Despite Late Push as Rookie, Will Taco Charlton Struggle to See Field in 2018?

Sean Martin



Despite Late Push in Year One, Will Taco Charlton Struggle to See the Field in 2018? 1
(Tim Heitman-USA TODAY Sports)

It feels like ages ago that the Dallas Cowboys spent the 28th overall pick in the 2017 NFL Draft on Michigan Defensive End Taco Charlton. Perhaps this is a result of the constant distancing fans have made from this unpopular pick, or the corresponding moves the Cowboys have made at DE since drafting Charlton.

These moves include using the franchise tag on DeMarcus Lawrence after seeing him explode for 14.5 sacks, spending a fourth round pick this year on Kansas' Dorance Armstrong, and seeing Randy Gregory reinstated in time for training camp.

Across the entirety of the Cowboys roster, there will be plenty of "odd men out" that miss the cut down to 53 players. Defensive end remains one of the most cluttered spots on the current 90 man roster however.

Despite Late Push as Rookie, Will Taco Charlton Struggle to See Field in 2018?

Dallas Cowboys DE Taco Charlton, DT Maliek Collins (Tom Fox/The Dallas Morning News)

Prior to establishing the depth the Cowboys now have up front on defense, they did Taco no favors by starting his career at right defensive end. While Gregory may still be a long way from earning the starting role here, similarly styled players like Armstrong have the edge here over Charlton.

This relegates Charlton to the strong side, where he always projected best out of college. By the time the Cowboys realized this a season ago, they also knew a franchise pass rusher was playing his way into the team's long-term plans.

Lawrence's stellar consistency off the edge reduced Charlton's role in the Cowboys rotation of pass rushers. An ideal spot for the rookie to develop with less pressure on him, Charlton's opportunities to continue playing left end may only be reduced this season.

The first-round pick is capable of kicking inside at defensive tackle, a position the Cowboys could certainly use help at. However, asking Charlton to go through another position shift would only halt the progress that took quite a bit of patience from Dallas to see.

It's far from unheard of for the Cowboys to do this with their young players, but for now Charlton remains a defensive end looking to make his impact. The Cowboys are in much better position now than they were at this time a year ago when it comes to setting expectations for him to do so.

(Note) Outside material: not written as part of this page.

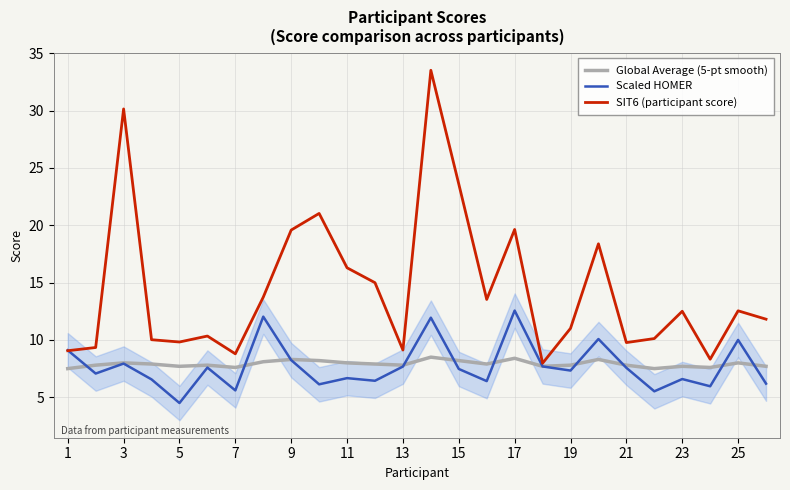

Which series has the largest total across all categories?

SIT6 (participant score)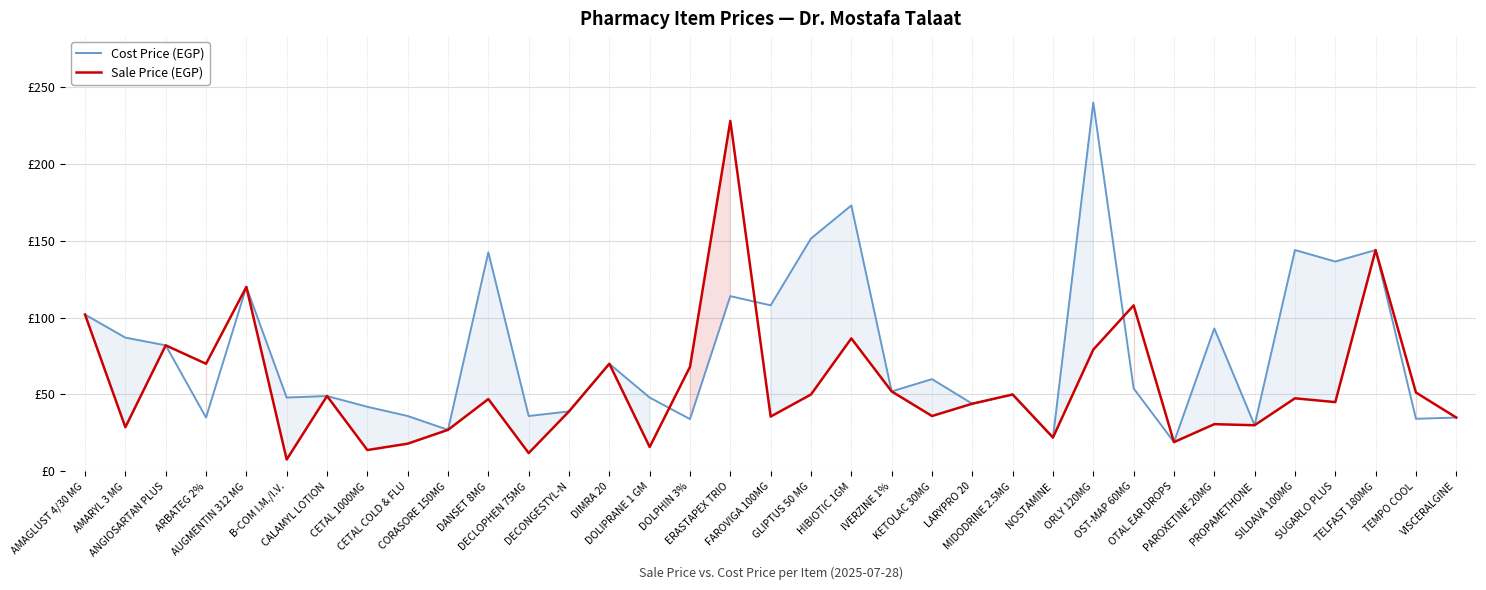

True or false: Cost Price (EGP) has a value of 151.5 at GLIPTUS 50 MG.

True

Given everything he showed on tape at Michigan as well as in his pre-draft interviews, Charlton is a player that needs to succeed at the task at hand. When this plan is altered, the 6'6" pass rusher is much less effective -- without even considering any athletic struggles that Charlton has compared to other prototypes at defensive end.

As a unit, the Cowboys defensive line has all the pieces to be very effective this season. Taco Charlton is a piece to this puzzle, a backup left end that must find a way to flourish in this role.

For most former 28th overall picks, doing so would be considered a fall from grace. For the Cowboys, it's simply an example of strong roster building that's forced life to come at Charlton quickly. How he responds with a full season under his belt will make or break the hype this deep Cowboys defensive line has garnered, lead of course by the starter at Charlton's position in DeMarcus Lawrence.